Non è la prima volta che Tim Cook prende posizione su temi sociali, ma i toni usati oggi durante un meeting generale (“all-hands”) con i dipendenti segnano un punto di svolta. Secondo quanto riportato da Mark Gurman di Bloomberg, il CEO di Apple ha promesso personalmente di fare lobby sul governo degli Stati Uniti riguardo al tema dell’immigrazione, dichiarandosi “profondamente scosso” (“deeply distraught”) dall’attuale approccio dell’amministrazione americana.

Tim Cook: “Siamo migliori grazie al mondo”

Cook ha ribadito un concetto fondamentale per la filosofia di Cupertino: la diversità non è solo uno slogan, ma il motore dell’innovazione. “Per tutto il tempo che riesco a ricordare, siamo stati un’azienda più intelligente, più saggia e più innovativa perché abbiamo attratto i migliori e i più brillanti da ogni angolo del mondo”, ha detto Cook ai suoi dipendenti. L’impegno è concreto: il CEO ha assicurato che continuerà a fare pressione sui legislatori per proteggere i diritti dei lavoratori stranieri. La questione è vitale per Apple, dato che una parte significativa dei membri del team negli Stati Uniti si trova nel paese grazie a varie forme di visto lavorativo.

Il supporto al DACA e i fatti di Minneapolis

Durante l’incontro, Cook ha ribadito il suo fermo sostegno alla politica DACA (Deferred Action for Childhood Arrivals), che protegge i giovani immigrati portati negli USA da bambini. Il discorso si è fatto poi più cupo quando il CEO ha fatto riferimento a una sua nota interna del mese scorso, in cui si diceva “col cuore spezzato” per i recenti fatti di sangue avvenuti a Minneapolis, dove due persone sono state uccise da agenti federali dell’immigrazione, scatenando proteste in tutto il paese.

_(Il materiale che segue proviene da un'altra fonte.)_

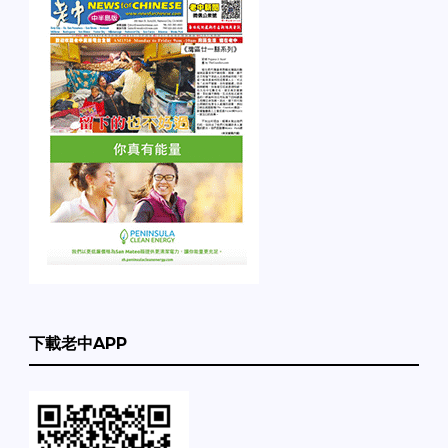
下載老中APP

“Questo è il momento della de-escalation”, aveva scritto Cook. “Credo che l’America sia più forte quando siamo all’altezza dei nostri ideali più alti, quando trattiamo tutti con dignità e rispetto, non importa chi siano o da dove vengano”. Un messaggio chiaro: Apple non resterà a guardare mentre le politiche sull’immigrazione minacciano i suoi valori e, soprattutto, le sue persone.